NEW DELHI: The army coup in Myanmar may have set back India’s ambitious Act East Policy, putting a question mark on completion of key connectivity projects linking the landlocked Northeastern states with Southeast Asia. Delhi has been pushing to complete the already-delayed India-Myanmar-Thailand Trilateral Highway project and the Kaladan Multimodal Transit Transport Project that would have given a fillip to greater trade and people to people ties with the 10-member states of Association of South East Asian Nations (ASEAN).
“Myanmar has moved to a military regime… and with the current political developments there no one can do anything. Can India talk to Myanmar on the connectivity projects in the current situation?… So now one year, even two years could be wasted,” a source told StratNews Global. “The gains from development in the Trilateral Highway will remain uncertain until the political environment improves and bilateral communication becomes normalised,” the source added.
India and Myanmar share more than 1600-km of land border touching Arunachal Pradesh, Nagaland, Manipur and Mizoram—and also a long maritime boundary. Foreign Secretary Harsh Vardhan Shringla had said in October last year that India and Myanmar were working to operationalise the Sittwe Port, part of the Kaladan multimodal project. “Despite the challenges caused by the Covid pandemic, we are working towards operationalising the Sittwe Port by the first quarter of next year (2021),” he had indicated during virtual consultations with his Myanmar counterparts. In a similar vein, External Affairs Minister S. Jaishankar, in a letter to Asom Gana Parishad (AGP) MP Birendra Prasad Baishya last October, promised an all-out effort to complete the India-Myanmar-Thailand Trilateral Highway project.
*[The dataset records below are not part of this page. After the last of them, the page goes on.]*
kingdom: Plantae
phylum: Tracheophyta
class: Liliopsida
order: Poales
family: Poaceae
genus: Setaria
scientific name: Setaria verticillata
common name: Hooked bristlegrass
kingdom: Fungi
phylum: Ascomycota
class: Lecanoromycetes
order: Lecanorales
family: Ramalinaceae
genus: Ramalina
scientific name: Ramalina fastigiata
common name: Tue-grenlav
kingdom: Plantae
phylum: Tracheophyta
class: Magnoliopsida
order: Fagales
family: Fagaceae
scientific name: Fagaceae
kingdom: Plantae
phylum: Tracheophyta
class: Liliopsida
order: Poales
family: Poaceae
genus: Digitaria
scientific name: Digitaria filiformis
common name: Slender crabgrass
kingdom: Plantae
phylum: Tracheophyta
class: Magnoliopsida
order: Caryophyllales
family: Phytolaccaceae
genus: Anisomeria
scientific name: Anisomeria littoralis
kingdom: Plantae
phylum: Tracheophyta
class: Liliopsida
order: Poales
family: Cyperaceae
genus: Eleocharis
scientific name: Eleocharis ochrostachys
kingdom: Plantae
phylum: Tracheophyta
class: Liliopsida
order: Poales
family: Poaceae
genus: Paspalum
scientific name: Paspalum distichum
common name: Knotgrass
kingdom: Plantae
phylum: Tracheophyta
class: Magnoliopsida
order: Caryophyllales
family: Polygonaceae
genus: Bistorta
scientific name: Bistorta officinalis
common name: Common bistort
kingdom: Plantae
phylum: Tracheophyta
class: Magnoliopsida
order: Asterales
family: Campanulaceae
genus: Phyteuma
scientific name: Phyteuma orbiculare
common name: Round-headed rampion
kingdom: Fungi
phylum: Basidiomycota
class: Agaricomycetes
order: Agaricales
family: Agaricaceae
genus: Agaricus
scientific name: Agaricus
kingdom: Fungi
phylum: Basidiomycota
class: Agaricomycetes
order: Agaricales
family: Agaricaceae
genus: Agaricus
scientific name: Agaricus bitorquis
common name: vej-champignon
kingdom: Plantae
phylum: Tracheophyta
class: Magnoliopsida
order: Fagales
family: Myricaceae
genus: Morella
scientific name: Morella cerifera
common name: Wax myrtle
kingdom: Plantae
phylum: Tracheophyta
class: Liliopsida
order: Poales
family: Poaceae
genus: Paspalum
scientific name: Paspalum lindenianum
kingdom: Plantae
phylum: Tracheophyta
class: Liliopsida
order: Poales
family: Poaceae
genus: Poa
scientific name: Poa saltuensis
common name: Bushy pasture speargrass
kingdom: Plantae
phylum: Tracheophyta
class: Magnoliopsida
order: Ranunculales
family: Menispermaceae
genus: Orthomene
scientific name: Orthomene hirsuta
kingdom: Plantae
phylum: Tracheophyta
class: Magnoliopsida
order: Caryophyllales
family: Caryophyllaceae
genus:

The Kaladan project involves a grant of $484 million from India and, when completed, will comprise an integrated port and inland water transport terminal in Sittwe, dredging and development of a navigation channel along the Kaladan river from the port of Sittwe until Paletwa (in Myanmar), and building a road from Paletwa to Zorinpuri, on the Mizoram border with Myanmar. Sittwe port is being upgraded to receive vessels up to 6,000 dwt. When ready, goods from Sittwe can be carried by barges on the inland waterway over the Kaladan river till Paletwa, from where they would be transported by road up to Mizoram in India.
Crucially, the Kaladan project will provide sea access to the Northeastern states, develop an alternate transport network and significantly reduce the traffic load over the only connecting link by land through the narrow Siliguri corridor.
The 1,360-km Trilateral Highway will extend from Moreh in Manipur through Tamu in neighbouring Myanmar and onto Mae Sot in Thailand. Conceived in 2002, it was to be completed by 2015. The cost of the construction is estimated at $140 million. The highway, proposed to be extended to Cambodia, Laos and Vietnam, is expected to boost trade and commerce in the India-ASEAN Free Trade Area as well as with the rest of Southeast Asia.
India has taken up the construction of two sections of the Trilateral Highway in Myanmar. These include the Kalewa-Yagyi section (120.74 km), 69 bridges along with the approach road on the Tamu-Kyigone-Kalewa (149.70 km) road section. Both the projects are being funded by Government of India grants.
According to the source, who had gone to see progress of the Trilateral Highway in Tamu early last year, work was on at full swing on the road connectivity project and improving the around 70 bridges along the highway. “The old narrow bridges (many of them are bailey bridges of World War II vintage), have been broadened with sufficient breadth for a cargo truck to pass. The bridges (on the Myanmar side) are being widened and repaired with India’s technical assistance and support,” the source added. A Motor Vehicles Agreement is also being wrapped up for seamless movement of cargo and passenger vehicles between the countries.
Completion and operationalisation of both the projects are crucial for India’s diplomatic focus on the Mekong sub-region comprising Cambodia, Laos, Myanmar and Vietnam that connect the Bay of Bengal to the South China Sea by land. This comes as China has been aggressively increasing its footprints in the Mekong sub-region through trade and investment and by building rail and road networks and laying energy pipelines. China had maintained good equations with the previous military junta and taken forward its projects there and would do so now.
India is not far behind, maintaining good relations with the Myanmar military even when the democratically elected government of Aung San Suu Kyi was in place. Current strongman and coup leader Senior General Min Aung Hlaing was in India in 2019 and the armies of both countries hold joint exercises. India has recently provided 1.5 million doses of Covid vaccine to Myanmar and assured further humanitarian assistance. Add to that, for the first time last October, Shringla and Army Chief Gen. MM Naravane were in Myanmar together for consultations. The diplomatic ground work remains firm and, hopefully, work on these key projects could even be speeded up.
(The author is a senior journalist on the foreign policy beat. Views expressed in this article are personal.)